You Are My People
Last November, I had the privilege of traveling to Israel with a mother’s group out of South Windsor, CT named the Mitzvah Mamas. The group was formed to participate in birthright-style trip by the Jewish Women’s Renaissance Project (JWRP). Being accepted into the cohort that would travel to Israel launched me onto a path of being more involved Jewishly, and gave me the confidence to speak up and take action on a topic that I am very passionate about: environmentalism. That led to a new job for the Massachusetts Department of Environmental Protection. Now I am actively on a quest to learn about the intersection of Judaism and environmentalism, sometimes called Earth-Based Judaism.
Anyway, that was just background information for what I was really asked to write about. While I was in Israel, the group had a tour of Yad Vashem, the Holocaust memorial museum. I bet many of you have visited there. Well, it was the one part of the trip that I was not looking forward to. For years, I had actively avoided visiting Holocaust museums, memorials, or Yom HaShoah events. I find the topic so uncomfortable and so unpleasant I wouldn’t willingly bring myself to think about it. In fact, the last time I faced anything Holocaust was when I watched Schindler’s List back when I was in high school. While my mother-in-law enjoys reading books about triumph and bravery during the Holocaust, I always declined to read those books when she offered them.
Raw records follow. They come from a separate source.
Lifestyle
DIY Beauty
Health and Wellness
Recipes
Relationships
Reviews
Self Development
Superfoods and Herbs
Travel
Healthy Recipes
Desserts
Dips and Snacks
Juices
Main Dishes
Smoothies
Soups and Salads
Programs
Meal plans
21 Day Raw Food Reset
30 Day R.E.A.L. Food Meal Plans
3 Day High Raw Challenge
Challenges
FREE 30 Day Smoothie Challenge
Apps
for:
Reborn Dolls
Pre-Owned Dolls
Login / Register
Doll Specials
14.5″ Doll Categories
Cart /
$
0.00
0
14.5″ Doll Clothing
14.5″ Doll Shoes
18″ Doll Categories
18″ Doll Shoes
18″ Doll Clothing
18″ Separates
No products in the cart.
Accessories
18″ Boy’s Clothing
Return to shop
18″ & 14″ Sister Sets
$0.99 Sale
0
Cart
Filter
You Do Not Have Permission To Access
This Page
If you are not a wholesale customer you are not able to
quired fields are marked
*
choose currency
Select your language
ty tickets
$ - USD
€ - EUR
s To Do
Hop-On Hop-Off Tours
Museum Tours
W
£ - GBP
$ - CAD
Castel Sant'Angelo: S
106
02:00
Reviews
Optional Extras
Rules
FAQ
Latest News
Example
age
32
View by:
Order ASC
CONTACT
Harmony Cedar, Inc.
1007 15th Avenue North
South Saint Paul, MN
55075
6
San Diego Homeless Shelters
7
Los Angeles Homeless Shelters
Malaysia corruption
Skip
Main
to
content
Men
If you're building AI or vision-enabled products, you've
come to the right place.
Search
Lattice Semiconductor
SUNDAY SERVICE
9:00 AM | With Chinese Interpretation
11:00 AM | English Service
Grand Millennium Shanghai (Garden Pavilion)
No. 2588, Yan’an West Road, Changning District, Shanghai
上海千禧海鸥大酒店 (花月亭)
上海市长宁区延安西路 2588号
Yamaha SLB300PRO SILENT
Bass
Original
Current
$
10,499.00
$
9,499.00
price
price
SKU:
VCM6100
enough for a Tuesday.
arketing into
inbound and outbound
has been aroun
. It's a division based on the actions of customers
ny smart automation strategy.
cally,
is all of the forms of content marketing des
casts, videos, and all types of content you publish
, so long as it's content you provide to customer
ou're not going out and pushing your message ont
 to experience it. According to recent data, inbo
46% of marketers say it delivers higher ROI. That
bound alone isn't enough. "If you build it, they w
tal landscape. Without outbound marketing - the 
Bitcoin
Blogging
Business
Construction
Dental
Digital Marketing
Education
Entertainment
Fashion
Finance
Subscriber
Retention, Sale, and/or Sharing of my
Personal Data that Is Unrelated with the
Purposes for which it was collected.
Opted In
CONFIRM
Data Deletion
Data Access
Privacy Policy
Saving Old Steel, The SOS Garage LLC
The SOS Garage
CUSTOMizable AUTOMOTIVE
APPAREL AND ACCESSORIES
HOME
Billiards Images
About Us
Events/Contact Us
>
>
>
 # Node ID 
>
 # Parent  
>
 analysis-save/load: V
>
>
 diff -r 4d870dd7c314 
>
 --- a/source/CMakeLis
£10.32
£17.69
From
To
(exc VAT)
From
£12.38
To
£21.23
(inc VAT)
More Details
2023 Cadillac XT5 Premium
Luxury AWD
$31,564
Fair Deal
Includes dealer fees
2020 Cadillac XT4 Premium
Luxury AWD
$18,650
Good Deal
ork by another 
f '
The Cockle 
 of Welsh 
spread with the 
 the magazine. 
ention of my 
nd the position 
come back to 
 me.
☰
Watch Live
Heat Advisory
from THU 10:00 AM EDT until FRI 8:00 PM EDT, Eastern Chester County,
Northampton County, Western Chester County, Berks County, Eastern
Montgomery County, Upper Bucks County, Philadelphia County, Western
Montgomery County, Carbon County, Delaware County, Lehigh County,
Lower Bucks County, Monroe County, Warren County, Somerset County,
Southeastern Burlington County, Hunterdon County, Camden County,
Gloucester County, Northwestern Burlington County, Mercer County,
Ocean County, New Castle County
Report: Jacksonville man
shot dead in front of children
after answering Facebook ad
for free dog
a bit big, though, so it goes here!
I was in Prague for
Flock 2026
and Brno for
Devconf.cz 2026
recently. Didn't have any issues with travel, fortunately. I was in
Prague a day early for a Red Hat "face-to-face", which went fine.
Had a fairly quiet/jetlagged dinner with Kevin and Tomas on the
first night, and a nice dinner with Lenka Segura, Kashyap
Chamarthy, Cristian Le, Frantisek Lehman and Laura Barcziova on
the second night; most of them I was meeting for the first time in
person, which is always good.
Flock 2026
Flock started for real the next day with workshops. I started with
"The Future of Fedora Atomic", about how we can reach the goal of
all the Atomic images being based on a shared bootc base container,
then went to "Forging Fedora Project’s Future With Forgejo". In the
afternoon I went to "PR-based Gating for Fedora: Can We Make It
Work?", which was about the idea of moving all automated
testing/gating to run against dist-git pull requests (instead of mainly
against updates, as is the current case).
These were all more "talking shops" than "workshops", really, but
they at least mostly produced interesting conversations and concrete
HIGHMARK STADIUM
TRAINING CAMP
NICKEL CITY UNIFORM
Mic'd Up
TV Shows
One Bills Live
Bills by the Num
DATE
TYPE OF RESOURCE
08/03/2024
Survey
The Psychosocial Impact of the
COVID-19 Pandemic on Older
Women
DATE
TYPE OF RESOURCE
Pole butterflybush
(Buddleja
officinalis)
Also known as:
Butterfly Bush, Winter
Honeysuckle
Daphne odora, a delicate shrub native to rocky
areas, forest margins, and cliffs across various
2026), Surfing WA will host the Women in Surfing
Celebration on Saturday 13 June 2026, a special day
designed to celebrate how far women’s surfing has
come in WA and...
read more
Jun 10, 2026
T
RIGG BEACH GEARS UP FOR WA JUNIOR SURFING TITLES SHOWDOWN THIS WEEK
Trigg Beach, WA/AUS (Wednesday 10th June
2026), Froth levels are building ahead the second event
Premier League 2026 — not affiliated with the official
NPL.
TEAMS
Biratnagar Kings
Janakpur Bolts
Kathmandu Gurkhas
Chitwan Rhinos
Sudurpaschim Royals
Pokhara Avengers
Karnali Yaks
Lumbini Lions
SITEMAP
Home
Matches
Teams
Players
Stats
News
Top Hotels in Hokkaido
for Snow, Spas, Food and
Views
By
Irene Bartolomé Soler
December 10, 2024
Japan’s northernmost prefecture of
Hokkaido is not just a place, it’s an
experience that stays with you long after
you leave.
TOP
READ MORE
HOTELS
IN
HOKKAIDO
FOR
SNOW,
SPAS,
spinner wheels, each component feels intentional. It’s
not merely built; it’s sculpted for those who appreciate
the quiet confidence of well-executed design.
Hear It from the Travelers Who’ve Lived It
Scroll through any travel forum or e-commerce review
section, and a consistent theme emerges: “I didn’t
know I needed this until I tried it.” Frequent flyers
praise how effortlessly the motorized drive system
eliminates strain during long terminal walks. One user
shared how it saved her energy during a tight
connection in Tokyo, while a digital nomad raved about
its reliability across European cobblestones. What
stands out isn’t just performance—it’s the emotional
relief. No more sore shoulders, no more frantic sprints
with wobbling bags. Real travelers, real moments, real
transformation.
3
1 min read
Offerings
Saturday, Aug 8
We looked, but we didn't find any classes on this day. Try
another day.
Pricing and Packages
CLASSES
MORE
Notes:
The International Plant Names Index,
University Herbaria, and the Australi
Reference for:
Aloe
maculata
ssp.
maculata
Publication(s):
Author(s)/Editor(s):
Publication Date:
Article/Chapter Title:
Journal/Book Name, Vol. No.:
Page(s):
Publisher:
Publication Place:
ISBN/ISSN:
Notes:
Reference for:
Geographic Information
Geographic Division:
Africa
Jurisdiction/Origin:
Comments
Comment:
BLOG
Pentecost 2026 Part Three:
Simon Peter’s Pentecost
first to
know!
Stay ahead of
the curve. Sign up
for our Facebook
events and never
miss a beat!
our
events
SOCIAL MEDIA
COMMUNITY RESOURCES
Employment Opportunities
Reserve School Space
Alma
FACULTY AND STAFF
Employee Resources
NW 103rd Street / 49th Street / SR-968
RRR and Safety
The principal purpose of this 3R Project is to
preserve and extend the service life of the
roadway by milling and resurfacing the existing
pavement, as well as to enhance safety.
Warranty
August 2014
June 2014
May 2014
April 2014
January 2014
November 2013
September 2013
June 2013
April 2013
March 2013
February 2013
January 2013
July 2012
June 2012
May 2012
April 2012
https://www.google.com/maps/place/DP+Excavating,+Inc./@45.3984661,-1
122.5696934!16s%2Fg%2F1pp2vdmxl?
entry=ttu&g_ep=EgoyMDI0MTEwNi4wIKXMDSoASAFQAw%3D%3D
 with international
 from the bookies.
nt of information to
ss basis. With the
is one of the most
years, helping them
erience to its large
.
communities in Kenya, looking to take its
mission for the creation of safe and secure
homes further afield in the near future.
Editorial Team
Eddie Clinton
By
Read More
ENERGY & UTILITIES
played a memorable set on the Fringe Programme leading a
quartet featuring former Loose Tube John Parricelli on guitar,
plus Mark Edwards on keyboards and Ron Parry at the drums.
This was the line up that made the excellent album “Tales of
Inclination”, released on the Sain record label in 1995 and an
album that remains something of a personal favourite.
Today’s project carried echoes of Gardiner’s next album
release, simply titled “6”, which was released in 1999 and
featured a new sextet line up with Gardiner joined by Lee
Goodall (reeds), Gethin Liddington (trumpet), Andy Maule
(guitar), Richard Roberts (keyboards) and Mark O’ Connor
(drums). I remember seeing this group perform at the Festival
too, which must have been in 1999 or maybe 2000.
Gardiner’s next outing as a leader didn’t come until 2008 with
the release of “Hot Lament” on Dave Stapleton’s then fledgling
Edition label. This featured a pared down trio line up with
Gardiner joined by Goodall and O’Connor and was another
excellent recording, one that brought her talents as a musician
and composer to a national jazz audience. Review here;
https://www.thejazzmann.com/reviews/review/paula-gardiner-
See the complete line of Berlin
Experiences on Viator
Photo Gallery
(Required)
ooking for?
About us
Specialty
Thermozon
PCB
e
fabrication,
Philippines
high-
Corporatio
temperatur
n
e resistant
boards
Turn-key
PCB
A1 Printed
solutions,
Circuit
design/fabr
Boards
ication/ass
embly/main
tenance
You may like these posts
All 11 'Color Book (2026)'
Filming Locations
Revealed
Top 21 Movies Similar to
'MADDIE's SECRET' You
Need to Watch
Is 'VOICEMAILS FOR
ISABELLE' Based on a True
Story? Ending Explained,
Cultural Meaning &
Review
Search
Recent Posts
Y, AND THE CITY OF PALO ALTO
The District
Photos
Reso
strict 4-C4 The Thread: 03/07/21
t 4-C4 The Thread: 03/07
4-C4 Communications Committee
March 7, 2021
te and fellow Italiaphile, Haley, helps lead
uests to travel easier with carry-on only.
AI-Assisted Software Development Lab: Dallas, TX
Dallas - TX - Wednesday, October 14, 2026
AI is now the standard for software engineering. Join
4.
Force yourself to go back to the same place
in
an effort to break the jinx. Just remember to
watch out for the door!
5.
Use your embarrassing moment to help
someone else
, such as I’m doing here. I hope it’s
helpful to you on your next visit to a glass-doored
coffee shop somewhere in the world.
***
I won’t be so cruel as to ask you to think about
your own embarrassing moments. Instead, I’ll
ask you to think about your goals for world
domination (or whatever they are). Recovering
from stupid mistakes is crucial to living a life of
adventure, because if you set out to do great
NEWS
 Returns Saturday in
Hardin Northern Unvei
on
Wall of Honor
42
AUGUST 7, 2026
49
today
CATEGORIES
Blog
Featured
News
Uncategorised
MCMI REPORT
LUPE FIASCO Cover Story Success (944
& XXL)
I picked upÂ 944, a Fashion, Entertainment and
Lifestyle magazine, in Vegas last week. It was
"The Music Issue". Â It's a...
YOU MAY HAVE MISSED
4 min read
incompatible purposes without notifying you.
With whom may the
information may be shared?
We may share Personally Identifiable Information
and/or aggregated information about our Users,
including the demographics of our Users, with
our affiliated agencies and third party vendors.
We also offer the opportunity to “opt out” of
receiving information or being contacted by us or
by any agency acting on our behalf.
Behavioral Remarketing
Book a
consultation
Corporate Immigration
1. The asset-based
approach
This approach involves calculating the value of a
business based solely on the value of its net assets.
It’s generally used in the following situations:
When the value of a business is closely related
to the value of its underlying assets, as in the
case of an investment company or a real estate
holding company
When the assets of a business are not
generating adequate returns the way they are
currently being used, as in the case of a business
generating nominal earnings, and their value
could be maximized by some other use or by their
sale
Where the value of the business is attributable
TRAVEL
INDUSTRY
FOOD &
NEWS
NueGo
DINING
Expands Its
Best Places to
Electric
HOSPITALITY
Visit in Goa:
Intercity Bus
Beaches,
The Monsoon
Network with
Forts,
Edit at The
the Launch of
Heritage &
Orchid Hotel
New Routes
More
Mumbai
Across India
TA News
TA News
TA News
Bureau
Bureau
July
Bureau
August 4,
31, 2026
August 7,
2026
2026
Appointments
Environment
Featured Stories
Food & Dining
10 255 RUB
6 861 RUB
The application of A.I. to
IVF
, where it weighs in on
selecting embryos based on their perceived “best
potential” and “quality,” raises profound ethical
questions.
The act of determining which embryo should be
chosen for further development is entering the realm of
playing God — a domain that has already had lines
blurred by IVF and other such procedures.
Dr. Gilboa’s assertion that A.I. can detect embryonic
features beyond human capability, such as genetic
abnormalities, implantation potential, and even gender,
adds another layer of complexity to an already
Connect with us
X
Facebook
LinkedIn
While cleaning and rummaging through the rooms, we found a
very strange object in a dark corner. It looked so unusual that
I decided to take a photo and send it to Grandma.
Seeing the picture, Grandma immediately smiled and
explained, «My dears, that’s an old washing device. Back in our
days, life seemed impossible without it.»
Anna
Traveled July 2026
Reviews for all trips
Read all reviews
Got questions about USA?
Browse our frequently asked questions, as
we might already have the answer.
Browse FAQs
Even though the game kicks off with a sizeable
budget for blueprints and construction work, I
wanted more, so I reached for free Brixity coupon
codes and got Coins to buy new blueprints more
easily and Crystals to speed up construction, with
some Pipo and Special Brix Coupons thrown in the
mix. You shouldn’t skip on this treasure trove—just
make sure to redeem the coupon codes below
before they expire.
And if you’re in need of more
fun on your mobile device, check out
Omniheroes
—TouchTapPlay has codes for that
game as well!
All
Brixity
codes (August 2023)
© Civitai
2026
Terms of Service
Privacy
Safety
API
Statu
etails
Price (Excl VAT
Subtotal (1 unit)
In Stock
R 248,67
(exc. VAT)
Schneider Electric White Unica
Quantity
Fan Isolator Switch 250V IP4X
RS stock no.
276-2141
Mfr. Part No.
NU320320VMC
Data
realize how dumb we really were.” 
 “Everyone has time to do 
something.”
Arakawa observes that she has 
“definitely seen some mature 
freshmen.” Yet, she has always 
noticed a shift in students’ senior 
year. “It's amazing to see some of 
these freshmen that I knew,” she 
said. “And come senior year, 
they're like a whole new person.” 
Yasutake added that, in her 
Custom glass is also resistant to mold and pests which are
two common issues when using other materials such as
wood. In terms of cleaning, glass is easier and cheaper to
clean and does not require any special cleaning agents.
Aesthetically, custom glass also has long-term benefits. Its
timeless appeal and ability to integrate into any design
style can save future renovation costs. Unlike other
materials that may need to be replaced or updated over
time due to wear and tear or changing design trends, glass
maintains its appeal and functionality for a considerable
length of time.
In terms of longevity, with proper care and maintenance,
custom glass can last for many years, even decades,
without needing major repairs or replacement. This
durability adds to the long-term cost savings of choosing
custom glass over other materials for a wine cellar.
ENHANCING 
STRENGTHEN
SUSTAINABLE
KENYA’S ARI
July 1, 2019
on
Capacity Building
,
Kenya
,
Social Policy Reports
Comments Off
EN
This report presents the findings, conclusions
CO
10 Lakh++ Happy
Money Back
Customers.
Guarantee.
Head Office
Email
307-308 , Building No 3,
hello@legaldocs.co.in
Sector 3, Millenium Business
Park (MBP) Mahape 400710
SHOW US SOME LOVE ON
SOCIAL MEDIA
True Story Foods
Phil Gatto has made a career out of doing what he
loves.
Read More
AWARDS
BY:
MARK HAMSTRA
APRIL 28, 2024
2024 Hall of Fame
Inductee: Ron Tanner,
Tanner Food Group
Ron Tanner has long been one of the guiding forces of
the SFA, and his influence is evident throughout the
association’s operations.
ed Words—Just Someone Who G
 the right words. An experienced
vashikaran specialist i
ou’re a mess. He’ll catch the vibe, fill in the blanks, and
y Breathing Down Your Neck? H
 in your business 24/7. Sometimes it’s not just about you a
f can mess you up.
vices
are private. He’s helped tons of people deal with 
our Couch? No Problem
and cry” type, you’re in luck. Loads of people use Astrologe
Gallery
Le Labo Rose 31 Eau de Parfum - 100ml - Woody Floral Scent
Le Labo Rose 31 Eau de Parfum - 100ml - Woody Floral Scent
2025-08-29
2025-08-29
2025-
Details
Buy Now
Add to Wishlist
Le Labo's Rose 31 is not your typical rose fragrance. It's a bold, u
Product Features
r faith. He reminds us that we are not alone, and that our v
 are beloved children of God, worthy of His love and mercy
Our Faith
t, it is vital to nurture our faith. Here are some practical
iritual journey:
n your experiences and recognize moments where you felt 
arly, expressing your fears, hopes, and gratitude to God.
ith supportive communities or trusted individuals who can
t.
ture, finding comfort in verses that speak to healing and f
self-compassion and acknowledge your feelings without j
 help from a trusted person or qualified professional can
As someone who was not born or raised Jewish, I think I was privileged to be able to ignore this horrible event. My immigrant ancestors came to America for economic reasons before the crises of the World Wars broke out. I don’t know how my Polish ancestors would have dealt with the atrocities of WWII had they been in Poland at the time. So, I chose to avoid thinking about it.
For most Jews, the Holocaust is seen as a story that must be told. It must be remembered and it must be discussed. We have a mission of making sure it is not forgotten so that it can never happen again.
And then there was Heather, the convert, avoiding the unpleasantness because it’s just too difficult.
That was until the day when my bus tour went to Yad Vashem. I thought of asking to not go in. I knew that was not really an option, so I quietly followed the tour. It was very powerful and very emotional. I felt disgusted most of the time. Still, I had this feeling of separation. These were not my ancestors. They were not my people. I chose to become one of them, and this happened to them, but it did not happen to me.
The tour was over and we saw a bookshop. Some ladies asked if we could have enough time to go in. We were told “just 10 minutes.” I had no money with me, so I was looking at the books, thinking of titles that I might want to read in the future. I looked at books about the Israeli government, about environmental issues in Israel, but not the books about the Holocaust. We were told, “two more minutes.” Then I was stopped by Ingrid from Johannesburg. She said “Heather, I saw this book and I thought it was you on the cover.” It is titled To Bear Witness: Holocaust Remembrances at Yad Vashem. The woman is a mother carrying her child who looks to be about three years old, with another child to her right. She looks just like me. I have a 3-year-old daughter and two older daughters. Instantly the truth hit me. It hit me hard. It was no longer their story. This is now my story. I could have been one of those people who were walked into the gas chambers. I no longer feel a separation. The Jewish people are my people.